Random assignment is another way we can control for these other factors.

The idea is that if every observation in the sample has an equal probability

of being in each of the groups, and truly, randomly end up in one group or

another, then the groups end up balanced in terms of the other factors.

So if age is a factor, then the group should have the same age variability and

this equal variability essentially controls for that factor.

And this should be the case for

any other factor, however randomization doesn't always work the way we want it to.

In fact randomization works best as your sample size approaches infinity.

Unfortunately we work with finite samples, which can often be pretty small.

The smaller the sample the greater the risk that the groups will be unbalanced on

factors that could affect how the treatment affects the response variable.

If part of your job as a data analyst is to evaluate data from studies with

random assignment, one of the first things you'll wanna do is to check for

any imbalances between your treatment and control groups

on key variables that could change how the treatment effects the response variable.

If imbalances are identified, then those variables can be included in

the statistical model to predict the response variable, so

that they can be statistically controlled.
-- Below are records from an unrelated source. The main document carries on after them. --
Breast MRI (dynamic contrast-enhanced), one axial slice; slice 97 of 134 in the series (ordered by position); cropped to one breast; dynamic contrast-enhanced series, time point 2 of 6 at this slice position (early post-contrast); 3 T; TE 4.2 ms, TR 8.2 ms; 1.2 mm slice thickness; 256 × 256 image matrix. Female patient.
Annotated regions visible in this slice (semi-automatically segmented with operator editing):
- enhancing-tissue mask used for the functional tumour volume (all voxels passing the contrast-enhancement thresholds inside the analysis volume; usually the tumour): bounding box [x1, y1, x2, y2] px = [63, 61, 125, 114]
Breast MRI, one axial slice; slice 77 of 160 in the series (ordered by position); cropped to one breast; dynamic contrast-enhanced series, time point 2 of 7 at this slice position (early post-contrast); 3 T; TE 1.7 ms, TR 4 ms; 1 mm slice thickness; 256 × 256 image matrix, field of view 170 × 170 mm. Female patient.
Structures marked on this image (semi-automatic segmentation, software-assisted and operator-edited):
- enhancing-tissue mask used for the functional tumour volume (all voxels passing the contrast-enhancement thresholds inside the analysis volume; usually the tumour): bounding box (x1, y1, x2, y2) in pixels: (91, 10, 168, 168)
Statistical control is another commonly used strategy.

If we include additional explanatory variables that could effect

the association between the treatment and the response, than we could examine that

association after adjusting to the other explanatory variables.

Well, these are all good strategies,

from posing as much control on a study as possible.

They're not perfect.

Nor can we possibly control for everything that could affect the association between

the treatment and response variable.

For that reason, unlike a true experiment in which we are able to hold

every other possible variable constant, we cannot determine causality.
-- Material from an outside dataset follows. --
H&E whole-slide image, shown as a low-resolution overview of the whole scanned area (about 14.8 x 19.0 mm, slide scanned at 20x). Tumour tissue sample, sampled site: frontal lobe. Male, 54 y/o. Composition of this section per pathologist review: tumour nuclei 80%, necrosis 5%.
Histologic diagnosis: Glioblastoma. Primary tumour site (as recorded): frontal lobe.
We can only determine whether the treatment is associated with

the response variable.

Sometimes, we can't randomly assign people to a treatment or control group.
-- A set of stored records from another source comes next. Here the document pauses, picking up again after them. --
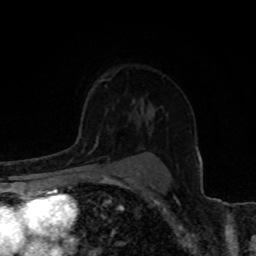
Breast MRI, one axial slice; slice 57 of 80 in the series (ordered by position); cropped to one breast; dynamic contrast-enhanced series, time point 2 of 8 at this slice position (early post-contrast); 1.5 T; TE 4.2 ms, TR 7 ms; 2 mm slice thickness; 256 × 256 image matrix, field of view 155 × 155 mm. Female patient.
Outlined on this slice (semi-automatic segmentation, software-assisted and operator-edited):
- enhancing-tissue mask used for the functional tumour volume (all voxels passing the contrast-enhancement thresholds inside the analysis volume; usually the tumour): box from (x=84, y=139) to (x=98, y=159) px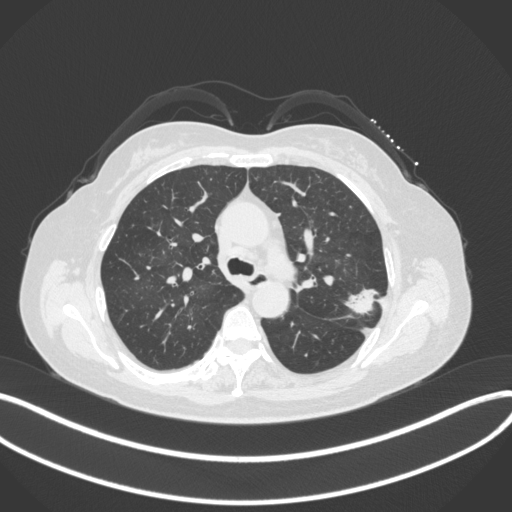
Chest CT, one axial slice. Slice 228 of 330 in the series (ordered by position). Lung window (W 1500 / L -600 HU). 1 mm slice thickness. 512 × 512 image matrix, field of view 400 × 400 mm. Female patient, age 60 years. Case-level facts recorded for this patient, not image findings: clinical TNM (as recorded): T1c N0 M0.
Structures marked on this image (rectangle marked by the reading radiologist):
- lung tumour (recorded histology: adenocarcinoma): bounding box <342,285,388,321> (left, top, right, bottom; pixels)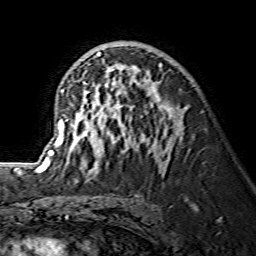
Breast MRI (dynamic contrast-enhanced), one axial slice. Position 83 of 134 along the scan axis. Cropped to one breast. Dynamic contrast-enhanced series, time point 2 of 7 at this slice position (early post-contrast). 1.5 T. TE 3.6 ms, TR 7.3 ms. 1.2 mm slice thickness. 256 × 256 image matrix, field of view 145 × 145 mm. Female patient.
Outlined on this slice (semi-automatically segmented with operator editing):
- enhancing-tissue mask used for the functional tumour volume (all voxels passing the contrast-enhancement thresholds inside the analysis volume; usually the tumour): bounding box (x1, y1, x2, y2) in pixels: (38, 51, 178, 174)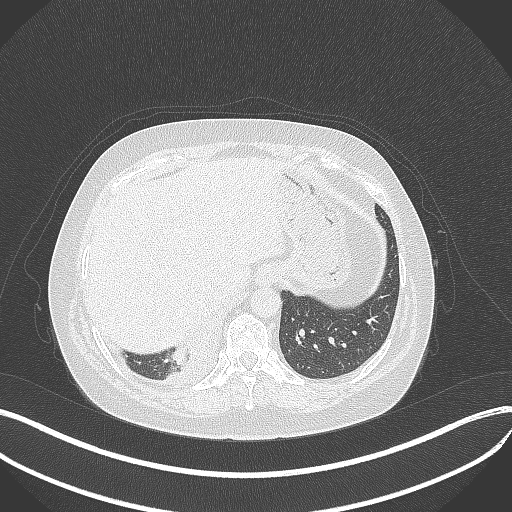
Chest CT, one axial slice; slice 73 of 381 in the series (ordered by position); reconstruction kernel B70f; lung window (W 1500 / L -600 HU); 1 mm slice thickness; 512 × 512 image matrix. Patient: female, 56 years. Case-level facts recorded for this patient, not image findings: clinical TNM (as recorded): T2b N1 M0.
Annotated regions visible in this slice (bounding box drawn by a radiologist):
- lung tumour (recorded histology: small cell carcinoma): bounding box (x1, y1, x2, y2) in pixels: (166, 339, 198, 371)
In many cases, it would be unethical to do so.

For example,

if we're conducting a study to examine the association between cocaine use and

memory processing, there's no way we could assign some participants to use cocaine.

This would be completely unethical and

we put our participants at significantly greater risk of harm.

It certainly would not outweigh the benefit of any knowledge that would be

gained by the study.

Instead, we would have to identify people who either test positive for or

self report, cocaine use and

then test for memory processing differences between users and non-users.

The manipulation of the explanatory variable is based on the fact

that our treatment and control groups are pre-selected.

In this study, cocaine users would be in our treatment group and

non-users would be in our control group.

So while it looks like an experimental design, it is missing the random

assignment piece, and we call this a quasi-experimental design.

We can increase the rigor of a quasi-experimental design

by measuring as many confounding variables as possible.

Having a control group and using a pre and post-test design whenever possible.

A quasi-experimental design will not allow us to infer causality

between an explanatory variable and our response variable.